### Vorliegender Text
_ _ _

Hermann Knothe, Alfred Moschkau und Eduard Oskar Schulze mit landeskundlichen
Studien um eine objektive Betrachtung der sorbischen Geschichte. Einen Höhepunkt
bildete die 1884 erschienene erste Gesamtdarstellung „Historija serbskeho
naroda“ (Geschichte des sorbischen Volkes), verfasst von dem Polen Wilhelm Józef Bogusławski, ergänzt und
herausgegeben von Michał Hórnik.
Weitere Überblicke folgten von Jan
Bryl mit „Serbske stawizny w zańdźenosći a přitomnosći“
(Sorbische Geschichte in Vergangenheit und Gegenwart, 1920) und Bogumił Šwjela mit „Das Wendentum in der
Niederlausitz“ (1929). Dies waren Entgegnungen auf antisorbische Publikationen,
die zunächst nach 1871 und dann verstärkt in der Zwischenkriegszeit erschienen,
so Richard Andrees „Wendische
Wanderstudien“ (1874), August Meitzens
Arbeit über die Besiedlung der Slawengebiete (1879) und Otto Eduard Schmidts Hetzschrift „Die
Wenden“ (1926). Autoren wie Woldemar
Lippert, Walter
Frenzel, Rudolf Lehmann,
Felix Burkhardt und Rudolf Kötzschke setzten diese Linie fort,
wobei sie es meist verstanden, ihren antisorbischen Thesen einen
wissenschaftlichen Anstrich zu verleihen.
Quelleneditionen zur sorbischen Geschichte zwischen 1789 und 1918; Fotografin:
Hana Schön, Sorbisches Kulturarchiv am Sorbischen Institut
Deutliche Fortschritte machte die sorbische Geschichtsschreibung nach dem Zweiten
Weltkrieg. Mit dem 1951 in Bautzen
gegründeten Institut für sorbische Volksforschung (→ Sorbisches Institut) und dem wenig jüngeren
Institut für Sorabistik
an der Universität Leipzig entstanden erstmals staatliche Einrichtungen, in
denen sich Wissenschaftler professionell mit der Erforschung sorbischer
Geschichte beschäftigten. Allmählich wurde die vorherrschende Orientierung auf
sprachliche und kulturelle Fragen überwunden und der historische Prozess in
seiner Komplexität dargestellt. Schwerpunkte bildeten zunächst das frühe
Mittelalter und die Periode des Übergangs vom Feudalismus zum Kapitalismus samt
richtungweisenden Arbeiten zur Siedlungsgeschichte, Agrargeschichte,
historischen Demografie und zur Nationalitätenstatistik und -politik, verfasst
von Jan Brankačk, Frido Mětšk und Jan Šołta. Seit Anfang der 1960er Jahre
erfolgte eine Konzentration auf die sorbische Geschichte des 19. und 20. Jh.,
besonders auf die Zeit nach 1945: Měrćin
Kasper schrieb über die Weimarer Republik und den Nationalsozialismus, Frank Förster über die Industrialisierung der Lausitz, Hartmut Zwahr, Erhard Hartstock und Peter Kunze über nationale und kulturelle
Aspekte sowie über die Nationalitätenpolitik im 19. Jh., Klaus J. Schiller und Manfred Thiemann über die ersten Jahrzehnte
nach dem Krieg. Diese Forschungen, denen sich weitere über das Wendische Seminar in Prag, über die Entwicklung der Domowina und über die Lage der ländlichen
Industriearbeiter im Braunkohlenbergbau anschlossen, schufen die Grundlage einer
vierbändigen Gesamtdarstellung, der „Geschichte der Sorben“, deren letzter Band
1979 erschien. Vorausgegangen war ein 1976 in sorbischer, deutscher und
polnischer Sprache publizierter „Abriss der sorbischen Geschichte“ von Jan
Šołta, dem 1995 eine „Kurze Geschichte der Sorben“ von Peter Kunze folgte. Seit
der politischen Wende 1989 bemühen
sich deutsche und sorbische Historiker um eine objektive Darstellung der
sorbischen Geschichte, um politisch motivierten Verzerrungen oder Verkürzungen
v. a. aus der DDR-Zeit entgegenzutreten und
bislang vernachlässigte Themen aufzuarbeiten. Dabei liegt der Schwerpunkt auf
der neueren und neuesten Geschichte. Peter
Schurmann beschäftigt sich vor allem mit der sorbischen
Nachkriegsgeschichte sowie der Geschichte der Sorben in der Niederlausitz.

_ _ _

### Gezeigtes Material

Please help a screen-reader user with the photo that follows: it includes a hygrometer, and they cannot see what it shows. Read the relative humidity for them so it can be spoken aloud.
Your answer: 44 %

_ _ _

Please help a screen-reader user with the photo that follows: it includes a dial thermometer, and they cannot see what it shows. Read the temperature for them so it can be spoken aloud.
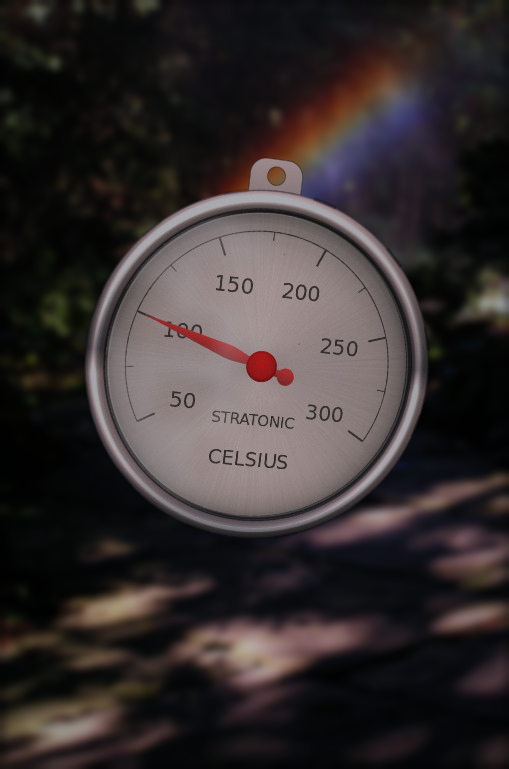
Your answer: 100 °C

_ _ _

### Aufgabenziel
Wiederhole aus dem Text zur sorbischen Geschichtsschreibung wortgetreu den Abschnitt, der mit den Worten „Weitere Überblicke folgten“ anfängt und mit „Anstrich zu verleihen.“ aufhört. Das Material wird zur Bearbeitung nicht gebraucht.

### Schriftliche Lösung
Weitere Überblicke folgten von Jan
Bryl mit „Serbske stawizny w zańdźenosći a přitomnosći“
(Sorbische Geschichte in Vergangenheit und Gegenwart, 1920) und Bogumił Šwjela mit „Das Wendentum in der
Niederlausitz“ (1929). Dies waren Entgegnungen auf antisorbische Publikationen,
die zunächst nach 1871 und dann verstärkt in der Zwischenkriegszeit erschienen,
so Richard Andrees „Wendische
Wanderstudien“ (1874), August Meitzens
Arbeit über die Besiedlung der Slawengebiete (1879) und Otto Eduard Schmidts Hetzschrift „Die
Wenden“ (1926). Autoren wie Woldemar
Lippert, Walter
Frenzel, Rudolf Lehmann,
Felix Burkhardt und Rudolf Kötzschke setzten diese Linie fort,
wobei sie es meist verstanden, ihren antisorbischen Thesen einen
wissenschaftlichen Anstrich zu verleihen.